[Source text of formatted documents]

--------------------------------------------------

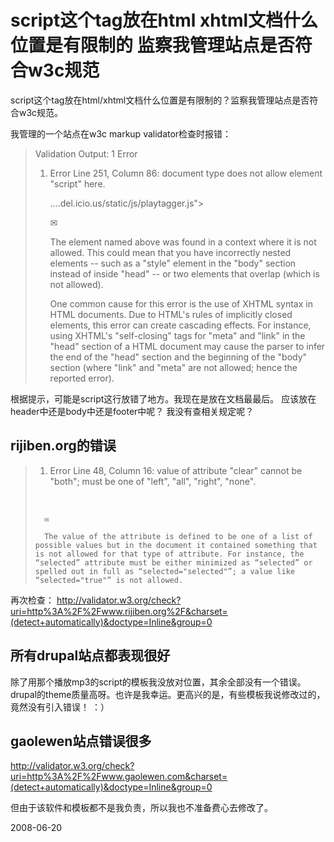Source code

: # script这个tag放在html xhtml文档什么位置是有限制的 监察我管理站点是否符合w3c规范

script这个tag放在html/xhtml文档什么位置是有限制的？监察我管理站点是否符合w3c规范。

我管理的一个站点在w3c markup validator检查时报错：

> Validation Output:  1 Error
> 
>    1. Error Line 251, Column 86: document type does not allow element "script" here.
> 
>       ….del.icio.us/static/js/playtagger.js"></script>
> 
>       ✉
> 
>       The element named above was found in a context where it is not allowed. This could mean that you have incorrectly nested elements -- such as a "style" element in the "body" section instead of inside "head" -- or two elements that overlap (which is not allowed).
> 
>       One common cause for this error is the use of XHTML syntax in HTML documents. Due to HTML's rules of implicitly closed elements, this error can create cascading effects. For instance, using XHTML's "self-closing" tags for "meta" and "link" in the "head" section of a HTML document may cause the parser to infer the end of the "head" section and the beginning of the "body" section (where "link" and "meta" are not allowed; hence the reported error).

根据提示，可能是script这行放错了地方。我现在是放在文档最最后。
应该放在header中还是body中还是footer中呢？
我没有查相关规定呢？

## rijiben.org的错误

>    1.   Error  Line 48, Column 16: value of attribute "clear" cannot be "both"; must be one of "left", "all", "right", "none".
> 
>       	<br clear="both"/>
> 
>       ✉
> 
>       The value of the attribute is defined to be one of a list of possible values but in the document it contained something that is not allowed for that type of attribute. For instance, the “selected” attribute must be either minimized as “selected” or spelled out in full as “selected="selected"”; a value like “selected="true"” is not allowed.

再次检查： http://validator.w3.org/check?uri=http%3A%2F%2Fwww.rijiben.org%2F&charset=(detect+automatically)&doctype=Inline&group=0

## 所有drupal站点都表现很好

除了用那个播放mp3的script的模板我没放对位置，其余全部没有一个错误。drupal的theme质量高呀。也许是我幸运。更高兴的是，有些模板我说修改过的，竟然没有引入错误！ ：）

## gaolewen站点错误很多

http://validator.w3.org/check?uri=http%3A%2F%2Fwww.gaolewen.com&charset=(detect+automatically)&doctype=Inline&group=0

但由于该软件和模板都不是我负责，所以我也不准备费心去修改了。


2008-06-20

--------------------------------------------------

Copy out each line of the records that contains the string "detect".

- Exercise solution
再次检查： http://validator.w3.org/check?uri=http%3A%2F%2Fwww.rijiben.org%2F&charset=(detect+automatically)&doctype=Inline&group=0
http://validator.w3.org/check?uri=http%3A%2F%2Fwww.gaolewen.com&charset=(detect+automatically)&doctype=Inline&group=0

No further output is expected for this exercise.